Unlike previous self-correction methods that rely on prompt engineering or separate "teacher" models, SCoRe uses data generated by the LLM itself to generate self-correction traces: synthetic dialogues where the LLM gives an incorrect response, followed by a correction prompt, followed by the LLM giving a correct response. This data is used in a two-stage RL process to fine-tune the LLM. When evaluated against baseline Gemini 1.0 models, the fine-tuned LLM improved by 15.6 percentage points on the MATH benchmark and 9.1 percentage points on HumanEval. According to Google, 

The importance of our two-stage recipe (based on careful initialization and reward shaping) in obtaining positive self-correction perhaps more generally hints that some kind of regularization is required to ensure that LLMs learn nuanced strategies that can generalize well to novel, unseen queries at test-time.
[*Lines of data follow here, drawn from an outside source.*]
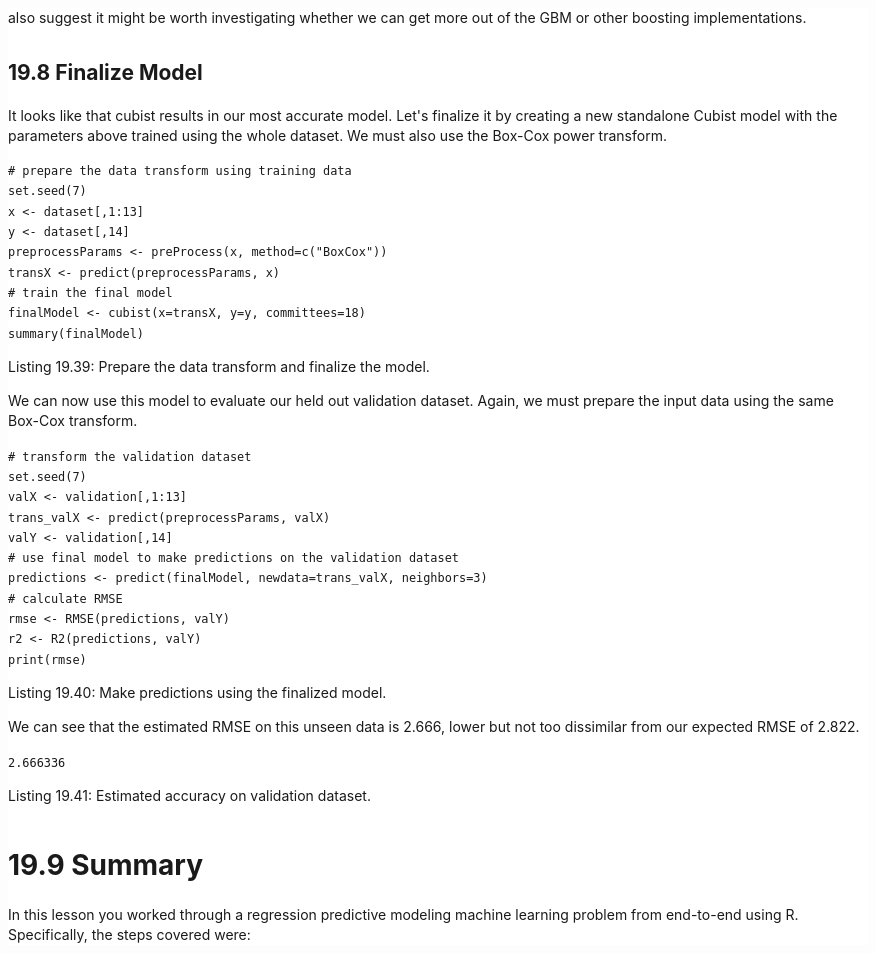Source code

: also suggest it might be worth investigating whether we can get more out of the GBM or other boosting implementations.

## 19.8 Finalize Model

It looks like that cubist results in our most accurate model. Let's finalize it by creating a new standalone Cubist model with the parameters above trained using the whole dataset. We must also use the Box-Cox power transform.

```
# prepare the data transform using training data
set.seed(7)
x <- dataset[,1:13]
y <- dataset[,14]
preprocessParams <- preProcess(x, method=c("BoxCox"))
transX <- predict(preprocessParams, x)
# train the final model
finalModel <- cubist(x=transX, y=y, committees=18)
summary(finalModel)
```

Listing 19.39: Prepare the data transform and finalize the model.

We can now use this model to evaluate our held out validation dataset. Again, we must prepare the input data using the same Box-Cox transform.

```
# transform the validation dataset
set.seed(7)
valX <- validation[,1:13]
trans_valX <- predict(preprocessParams, valX)
valY <- validation[,14]
# use final model to make predictions on the validation dataset
predictions <- predict(finalModel, newdata=trans_valX, neighbors=3)
# calculate RMSE
rmse <- RMSE(predictions, valY)
r2 <- R2(predictions, valY)
print(rmse)
```

Listing 19.40: Make predictions using the finalized model.

We can see that the estimated RMSE on this unseen data is 2.666, lower but not too dissimilar from our expected RMSE of 2.822.

```
2.666336
```

Listing 19.41: Estimated accuracy on validation dataset.

# 19.9 Summary

In this lesson you worked through a regression predictive modeling machine learning problem from end-to-end using R. Specifically, the steps covered were:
The DeepMind team developed SCoRe after studying the shortcomings of other methods. They said that "there is no major work" that shows that prompt engineering alone can result in successful self-correction in off-the-shelf models. Attempting to improve the model with supervised fine-tuning (SFT) typically requires a human or a stronger LLM to provide corrections. Methods which use SFT on self-generated corrections "often [amplify] the model’s bias" to not make corrections, or else "suffer from the curse of distributional shift."

SCoRe Training Stages

SCoRe Training Stages. Image source: Google DeepMind Research Paper

SCoRe improves on previous methods by using a two-stage RL process. In the first stage, the model is trained to keep its initial response the same but generate a correct response on the second attempt. In the second stage, the model is rewarded for correct answers in both responses, with a bonus reward for an improved second response. The goal is to prevent the model from learning to "produce the best first-attempt response and only minorly edit it."

In a discussion about SCoRe on Reddit, one user wrote:

Overall, it's interesting that it's taught how to make corrections. But I would have liked to see the 2rd, 4th, 5th turns of a few examples to see what improvements the test runs are producing. Informally, it reads like the 2nd turn can make a big difference, but the subsequent turns have diminishing returns. 

Users in a Hacker News discussion compared SCoRe to OpenAI's method of fine-tuning their Omni models:

OpenAI stated that one of the breakthroughs needed for o1's train of thought to work was reinforcement learning to teach it to recover from faulty reasoning. [It's] incredibly similar to this paper, which discusses the difficulty in finding a training method that guides the model to learn a self-correcting technique (in which subsequent attempts learn from and improve on previous attempts), instead of just "collapsing" into a mode of trying to get the answer right with the very first try.

InfoQ covered OpenAI's release of their Omni model earlier this year. InfoQ also covered OpenAI's use of an LLM to generate training data to improve code generated by ChatGPT.